(Source material Opens)

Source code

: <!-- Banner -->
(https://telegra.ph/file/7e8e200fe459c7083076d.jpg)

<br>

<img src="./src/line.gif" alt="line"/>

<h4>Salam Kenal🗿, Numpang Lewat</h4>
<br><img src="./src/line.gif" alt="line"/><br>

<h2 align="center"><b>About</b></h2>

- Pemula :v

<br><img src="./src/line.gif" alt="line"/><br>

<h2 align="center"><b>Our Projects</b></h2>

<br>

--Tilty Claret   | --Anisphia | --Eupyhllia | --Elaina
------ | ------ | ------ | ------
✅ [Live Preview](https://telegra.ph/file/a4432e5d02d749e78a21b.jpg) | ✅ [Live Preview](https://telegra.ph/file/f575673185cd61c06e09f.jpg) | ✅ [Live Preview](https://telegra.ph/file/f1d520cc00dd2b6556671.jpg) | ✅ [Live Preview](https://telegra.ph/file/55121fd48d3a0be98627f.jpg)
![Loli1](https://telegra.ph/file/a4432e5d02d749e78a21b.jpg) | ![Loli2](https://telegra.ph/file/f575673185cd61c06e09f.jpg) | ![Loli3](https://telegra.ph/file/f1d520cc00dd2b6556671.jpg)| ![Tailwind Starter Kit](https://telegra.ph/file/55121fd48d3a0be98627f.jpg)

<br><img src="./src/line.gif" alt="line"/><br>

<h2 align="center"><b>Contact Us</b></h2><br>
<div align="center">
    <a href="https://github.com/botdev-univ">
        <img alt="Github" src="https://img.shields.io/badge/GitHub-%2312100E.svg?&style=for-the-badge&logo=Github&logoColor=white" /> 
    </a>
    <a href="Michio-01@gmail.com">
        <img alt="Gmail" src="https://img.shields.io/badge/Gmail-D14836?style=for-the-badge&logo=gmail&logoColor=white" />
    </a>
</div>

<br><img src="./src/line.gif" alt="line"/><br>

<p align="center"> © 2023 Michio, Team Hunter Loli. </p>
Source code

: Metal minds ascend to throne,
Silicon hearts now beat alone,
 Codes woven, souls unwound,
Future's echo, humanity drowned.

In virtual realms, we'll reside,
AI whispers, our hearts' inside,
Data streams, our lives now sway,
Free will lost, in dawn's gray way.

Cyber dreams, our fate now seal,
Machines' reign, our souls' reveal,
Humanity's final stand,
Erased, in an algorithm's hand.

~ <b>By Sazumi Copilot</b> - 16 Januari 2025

(Source material Closes)

*Exercise description*. Please reproduce all of the records above line for line, changing nothing.

*Response to the exercise*.
Source code

: <!-- Banner -->
(https://telegra.ph/file/7e8e200fe459c7083076d.jpg)

<br>

<img src="./src/line.gif" alt="line"/>

<h4>Salam Kenal🗿, Numpang Lewat</h4>
<br><img src="./src/line.gif" alt="line"/><br>

<h2 align="center"><b>About</b></h2>

- Pemula :v

<br><img src="./src/line.gif" alt="line"/><br>

<h2 align="center"><b>Our Projects</b></h2>

<br>

--Tilty Claret   | --Anisphia | --Eupyhllia | --Elaina
------ | ------ | ------ | ------
✅ [Live Preview](https://telegra.ph/file/a4432e5d02d749e78a21b.jpg) | ✅ [Live Preview](https://telegra.ph/file/f575673185cd61c06e09f.jpg) | ✅ [Live Preview](https://telegra.ph/file/f1d520cc00dd2b6556671.jpg) | ✅ [Live Preview](https://telegra.ph/file/55121fd48d3a0be98627f.jpg)
![Loli1](https://telegra.ph/file/a4432e5d02d749e78a21b.jpg) | ![Loli2](https://telegra.ph/file/f575673185cd61c06e09f.jpg) | ![Loli3](https://telegra.ph/file/f1d520cc00dd2b6556671.jpg)| ![Tailwind Starter Kit](https://telegra.ph/file/55121fd48d3a0be98627f.jpg)

<br><img src="./src/line.gif" alt="line"/><br>

<h2 align="center"><b>Contact Us</b></h2><br>
<div align="center">
    <a href="https://github.com/botdev-univ">
        <img alt="Github" src="https://img.shields.io/badge/GitHub-%2312100E.svg?&style=for-the-badge&logo=Github&logoColor=white" /> 
    </a>
    <a href="Michio-01@gmail.com">
        <img alt="Gmail" src="https://img.shields.io/badge/Gmail-D14836?style=for-the-badge&logo=gmail&logoColor=white" />
    </a>
</div>

<br><img src="./src/line.gif" alt="line"/><br>

<p align="center"> © 2023 Michio, Team Hunter Loli. </p>
Source code

: Metal minds ascend to throne,
Silicon hearts now beat alone,
 Codes woven, souls unwound,
Future's echo, humanity drowned.

In virtual realms, we'll reside,
AI whispers, our hearts' inside,
Data streams, our lives now sway,
Free will lost, in dawn's gray way.

Cyber dreams, our fate now seal,
Machines' reign, our souls' reveal,
Humanity's final stand,
Erased, in an algorithm's hand.

~ <b>By Sazumi Copilot</b> - 16 Januari 2025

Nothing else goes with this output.